Security improvements

For instance, lawmakers complained about an earlier decision that Pope has now reversed that had called for using pepper spray before physically restraining a disruptive youths.Also, TYC’s plans for installing more security cameras critical to the safety of youths and staff had been set for completion next summer. Pope said that’s now moved up to March.

TYC’s troubles erupted last spring when the public learned that two administrators at a West Texas lockup were accused of molesting scores of boys in their care. A rash of sexual and physical abuse allegations followed.

“My concern is that they’re not providing the level of safety to the youths that are there that we had intended to provide,” Rep. Scott Hochberg, D-Houston, said in an interview after hearing hours of testimony.

“Coke County highlights it, but in Coke County, there was a shift and definitive action once it was determined by Ms. Pope that this facility was unsafe,” Hochberg said. “The question is, what else is out there?”

Harrell brought up TYC’s Victory Field unit after lawmakers asked if there was any other TYC lockup that he felt was on par with the level of problems that led to the shuttering of the Coke County Juvenile Justice Center.

“I don’t totally agree with his assessment of Victory Field,” Pope testified, noting that children there were not forced to live in cells smeared in feces.

“I’m not saying it’s an ideal place,” she said.

Harrell said he doesn’t have the authority to order closure of Victory Field, but he hopes TYC will follow up on his preliminary findings.

For instance, there are “huge blind spots” in the security camera system with no coverage of recreation areas or behind buildings and an inability to freeze frames. Plus the monitor constantly switches, making it impossible to follow an incident unfolding, his report notes.

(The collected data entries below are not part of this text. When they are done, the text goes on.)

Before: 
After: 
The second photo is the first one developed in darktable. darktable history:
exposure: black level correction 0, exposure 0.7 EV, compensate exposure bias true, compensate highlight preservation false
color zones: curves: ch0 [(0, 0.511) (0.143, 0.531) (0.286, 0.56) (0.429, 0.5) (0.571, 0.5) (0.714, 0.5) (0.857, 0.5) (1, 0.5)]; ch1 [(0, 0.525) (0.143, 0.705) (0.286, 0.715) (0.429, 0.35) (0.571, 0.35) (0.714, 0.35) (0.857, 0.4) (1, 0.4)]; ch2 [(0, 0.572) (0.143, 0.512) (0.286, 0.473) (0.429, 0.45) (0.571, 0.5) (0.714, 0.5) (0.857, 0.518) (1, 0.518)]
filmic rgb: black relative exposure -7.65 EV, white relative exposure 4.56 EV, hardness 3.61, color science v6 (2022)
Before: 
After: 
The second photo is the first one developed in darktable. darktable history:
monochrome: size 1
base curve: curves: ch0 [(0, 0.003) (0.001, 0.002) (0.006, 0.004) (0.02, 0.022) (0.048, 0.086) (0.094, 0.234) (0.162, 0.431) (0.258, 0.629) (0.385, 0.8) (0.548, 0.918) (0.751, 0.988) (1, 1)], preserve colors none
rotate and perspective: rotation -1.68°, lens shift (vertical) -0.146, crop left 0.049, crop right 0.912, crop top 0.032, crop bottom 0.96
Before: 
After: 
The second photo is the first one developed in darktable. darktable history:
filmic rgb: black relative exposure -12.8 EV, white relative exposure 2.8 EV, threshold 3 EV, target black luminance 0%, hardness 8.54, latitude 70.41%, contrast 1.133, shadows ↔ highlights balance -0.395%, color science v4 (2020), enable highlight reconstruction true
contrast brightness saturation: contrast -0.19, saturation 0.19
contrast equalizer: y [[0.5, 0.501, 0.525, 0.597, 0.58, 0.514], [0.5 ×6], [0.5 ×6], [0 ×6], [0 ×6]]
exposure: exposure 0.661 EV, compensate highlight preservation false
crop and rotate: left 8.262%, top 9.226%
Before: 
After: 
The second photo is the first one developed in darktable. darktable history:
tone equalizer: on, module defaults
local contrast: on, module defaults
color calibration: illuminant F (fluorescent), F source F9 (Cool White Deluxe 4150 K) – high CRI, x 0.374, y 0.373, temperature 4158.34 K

Talked to youths and staff

The report is based on interviews with youths and staff but not the superintendent. Harrell said he could not reach TYC’s hot line, set up so youths can report abuse allegations, from any phone at Victory Field. Plus, youths complained of staff retaliation when they file grievances.Harrell noted that youthful offenders in one volatile area can easily disable a lock on a door that leads to a blind spot containing dangerous chemicals and sharp objects. He was told by the offenders that they had used the area in the past for sexual acts, fights and tattooing.

“What concerns me also,” Harrell said in an interview, “is it is so remote that none of the kids that I met with have had a visit. Parents and community involvement with a kid while they’re in TYC is critical to their rehabilitation as well as oversight.”